Productions Agricoles

La production porcine dans une impasse ?

Les équilibres économiques de la filière sont dans une phase difficile pour de longs mois. Si rien n’est fait pour accompagner la filière française, elle court à la catastrophe. La Bretagne est aux premières loges car le porc et les productions animales sont le socle de son économie. Entretien avec Guillaume Roué, président d’Inaporc.

La qualité de la production répond-elle aux demandes de l’industrie et des consommateurs ?

Les éleveurs de porcs français ont beaucoup travaillé depuis 30 ans à la production d’un porc répondant aux demandes de leurs clients, c’est-à-dire les industriels, à la fois de l’abattage et de la transformation et sont toujours prêts à évoluer. On reproche à la filière porcine française de ne pas avoir su mettre en avant des produits d’exception comme ont pu le faire nos concurrents notamment espagnols ou italiens en matière de charcuterie. Dans ce domaine, chacun doit prendre ses responsabilités. C’est l’industrie de la viande et de la charcuterie qui doit savoir innover et répondre à la demande des consommateurs tant français qu’étranger.

La cotation de Plérin est-elle toujours indispensable ?

Il faut remettre en place un prix directeur : pour ce faire, l’ensemble des acteurs, éleveurs, abattoirs et pouvoirs publics doivent prendre leurs responsabilités afin de définir chaque semaine un prix de référence. Cotation de Plérin ou prix défini par une commission reconnue par l’ensemble des acteurs, une cotation doit être affichée chaque semaine, en tenant compte de l’évolution des marchés concurrents. Cette cotation bien sûr devra être respectée par tous.

Faut-il contractualiser entre différents maillons ?

Il n’y a pas d’alternative. Il faut engager des partenariats extrêmement forts entre les différents maillons de la filière. Que l’on appelle cela contractualisation ou contrat de filière, peu importe, l’essentiel c’est qu’il y ait une vraie prise de conscience de la filière porcine française dans l’ensemble de ses composantes pour garder sur notre territoire une certaine autonomie alimentaire et bien entendu pour partir à la conquête des marchés à l’exportation.

Le consommateur acceptera-t-il de payer un peu plus cher des produits français ?

Il n’est pas du tout insensé d’imaginer que le consommateur puisse payer un peu plus pour que l’ensemble des maillons de la filière soient à même d’équilibrer ses comptes. La contrepartie c’est une démarche de progrès concertée qui engage les éleveurs et la filière vers l’excellence.
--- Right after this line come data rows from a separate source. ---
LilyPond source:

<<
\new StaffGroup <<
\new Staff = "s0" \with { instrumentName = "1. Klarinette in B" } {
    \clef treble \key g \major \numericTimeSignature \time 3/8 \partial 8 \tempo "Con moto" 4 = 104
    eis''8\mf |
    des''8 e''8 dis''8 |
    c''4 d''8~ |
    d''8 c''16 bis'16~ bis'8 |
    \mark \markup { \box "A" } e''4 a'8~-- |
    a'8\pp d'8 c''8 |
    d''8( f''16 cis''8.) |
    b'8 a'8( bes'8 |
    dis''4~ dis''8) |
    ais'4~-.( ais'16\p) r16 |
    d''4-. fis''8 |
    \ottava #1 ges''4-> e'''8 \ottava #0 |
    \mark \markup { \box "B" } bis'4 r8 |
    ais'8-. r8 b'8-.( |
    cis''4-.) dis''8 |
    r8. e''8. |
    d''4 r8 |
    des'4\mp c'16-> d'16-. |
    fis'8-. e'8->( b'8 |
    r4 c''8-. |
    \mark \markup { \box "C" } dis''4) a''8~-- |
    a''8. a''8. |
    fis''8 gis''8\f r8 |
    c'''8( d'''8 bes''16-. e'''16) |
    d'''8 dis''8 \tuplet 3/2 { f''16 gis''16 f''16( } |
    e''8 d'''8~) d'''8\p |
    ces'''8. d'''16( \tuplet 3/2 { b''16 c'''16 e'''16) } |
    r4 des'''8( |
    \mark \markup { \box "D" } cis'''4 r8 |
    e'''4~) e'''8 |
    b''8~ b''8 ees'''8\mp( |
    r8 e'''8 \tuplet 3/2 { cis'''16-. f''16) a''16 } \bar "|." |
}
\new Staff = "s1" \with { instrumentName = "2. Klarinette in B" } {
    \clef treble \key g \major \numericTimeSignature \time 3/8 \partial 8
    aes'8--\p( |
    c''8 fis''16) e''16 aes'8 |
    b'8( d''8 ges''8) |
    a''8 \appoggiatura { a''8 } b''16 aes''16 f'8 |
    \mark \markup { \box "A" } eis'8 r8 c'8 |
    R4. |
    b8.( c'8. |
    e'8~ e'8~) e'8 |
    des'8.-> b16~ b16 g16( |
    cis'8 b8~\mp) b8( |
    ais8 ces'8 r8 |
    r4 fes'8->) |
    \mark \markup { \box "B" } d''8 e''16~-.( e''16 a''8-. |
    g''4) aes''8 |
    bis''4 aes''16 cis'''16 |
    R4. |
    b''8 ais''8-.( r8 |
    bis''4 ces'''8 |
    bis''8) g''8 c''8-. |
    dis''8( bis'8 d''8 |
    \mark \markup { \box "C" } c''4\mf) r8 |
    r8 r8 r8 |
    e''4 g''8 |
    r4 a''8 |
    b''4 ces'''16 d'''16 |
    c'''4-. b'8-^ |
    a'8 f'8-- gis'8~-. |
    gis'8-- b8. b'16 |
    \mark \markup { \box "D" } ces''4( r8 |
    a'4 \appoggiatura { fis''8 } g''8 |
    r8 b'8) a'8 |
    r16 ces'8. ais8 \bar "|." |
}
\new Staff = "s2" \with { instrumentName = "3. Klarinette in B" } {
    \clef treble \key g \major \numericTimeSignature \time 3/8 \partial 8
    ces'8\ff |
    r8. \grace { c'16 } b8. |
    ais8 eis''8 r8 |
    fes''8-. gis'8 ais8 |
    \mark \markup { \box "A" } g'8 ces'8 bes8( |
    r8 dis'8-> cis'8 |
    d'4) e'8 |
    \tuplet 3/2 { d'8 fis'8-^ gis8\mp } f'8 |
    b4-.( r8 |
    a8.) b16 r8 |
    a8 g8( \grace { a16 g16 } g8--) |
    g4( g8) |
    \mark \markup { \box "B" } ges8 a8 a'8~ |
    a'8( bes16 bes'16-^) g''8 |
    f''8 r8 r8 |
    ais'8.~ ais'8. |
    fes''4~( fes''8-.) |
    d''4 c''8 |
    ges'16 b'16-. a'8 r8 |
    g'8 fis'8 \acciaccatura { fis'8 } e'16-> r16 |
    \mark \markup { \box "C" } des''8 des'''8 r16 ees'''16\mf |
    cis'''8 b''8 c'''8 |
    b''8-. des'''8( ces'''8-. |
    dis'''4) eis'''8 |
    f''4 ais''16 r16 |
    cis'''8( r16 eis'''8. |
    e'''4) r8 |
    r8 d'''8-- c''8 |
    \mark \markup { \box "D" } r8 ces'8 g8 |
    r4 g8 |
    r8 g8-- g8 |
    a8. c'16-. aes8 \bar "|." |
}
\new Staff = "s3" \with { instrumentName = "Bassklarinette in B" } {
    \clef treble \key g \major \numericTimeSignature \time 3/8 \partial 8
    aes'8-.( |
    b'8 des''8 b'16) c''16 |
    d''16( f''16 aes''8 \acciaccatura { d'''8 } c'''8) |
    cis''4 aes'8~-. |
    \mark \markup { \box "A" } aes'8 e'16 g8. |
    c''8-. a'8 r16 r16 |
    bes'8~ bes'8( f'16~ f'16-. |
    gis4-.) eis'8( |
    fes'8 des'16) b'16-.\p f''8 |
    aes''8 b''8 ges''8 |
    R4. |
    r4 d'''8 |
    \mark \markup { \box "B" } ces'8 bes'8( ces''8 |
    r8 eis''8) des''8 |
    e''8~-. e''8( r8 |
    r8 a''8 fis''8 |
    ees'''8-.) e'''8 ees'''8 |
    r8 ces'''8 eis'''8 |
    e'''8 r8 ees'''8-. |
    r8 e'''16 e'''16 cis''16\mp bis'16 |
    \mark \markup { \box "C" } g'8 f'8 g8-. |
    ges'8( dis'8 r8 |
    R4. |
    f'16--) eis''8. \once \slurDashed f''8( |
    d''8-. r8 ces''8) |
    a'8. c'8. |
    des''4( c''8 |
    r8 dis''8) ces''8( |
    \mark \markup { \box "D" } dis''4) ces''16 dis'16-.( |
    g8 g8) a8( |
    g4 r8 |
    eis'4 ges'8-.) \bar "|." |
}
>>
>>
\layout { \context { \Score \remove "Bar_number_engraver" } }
Des enquêtes d’opinion ont prouvé que 80 % des consommateurs souhaitent connaître l’origine de la viande vendue en frais ou entrant dans la fabrication des produits élaborés. Nous devons donc obtenir que l’étiquetage de l’origine de la viande soit inscrit dans la réglementation de façon permanente à l’attention des consommateurs.

La solidarité n’est -elle pas un vain mot dans la filière ?

Quand on n’est pas compétitif on doit savoir se protéger et jouer la complémentarité entre les différents maillons de la filière. Si cette règle n’existe pas, le résultat, c’est la situation britannique ou suédoise c’est-à-dire 50 % d’autosuffisance avec un constat simple : 50 % des cochons produits en France ne le seront plus et donc ce sont très certainement deux éleveurs sur trois qui disparaîtront, avec des conséquences sur l’industrie.

Que demandez-vous aux pouvoirs publics ?

En attendant l’harmonisation des charges sociales et fiscales au niveau européen, nous demandons que le coût du travail soit allégé en France par la prise en charge des cotisations sociales salariales dans les entreprises. Nous voulons également pour les éleveurs que le système de TVA appliqué en Allemagne soit également mis en place en France à défaut d’être démantelé en Allemagne. Nous avons besoin de perspectives, nous avons besoin de stabilité réglementaire, nous avons besoin de laisser libre cours à l’entreprenariat, nous avons besoin de retrouver des règles de concurrence équilibrées.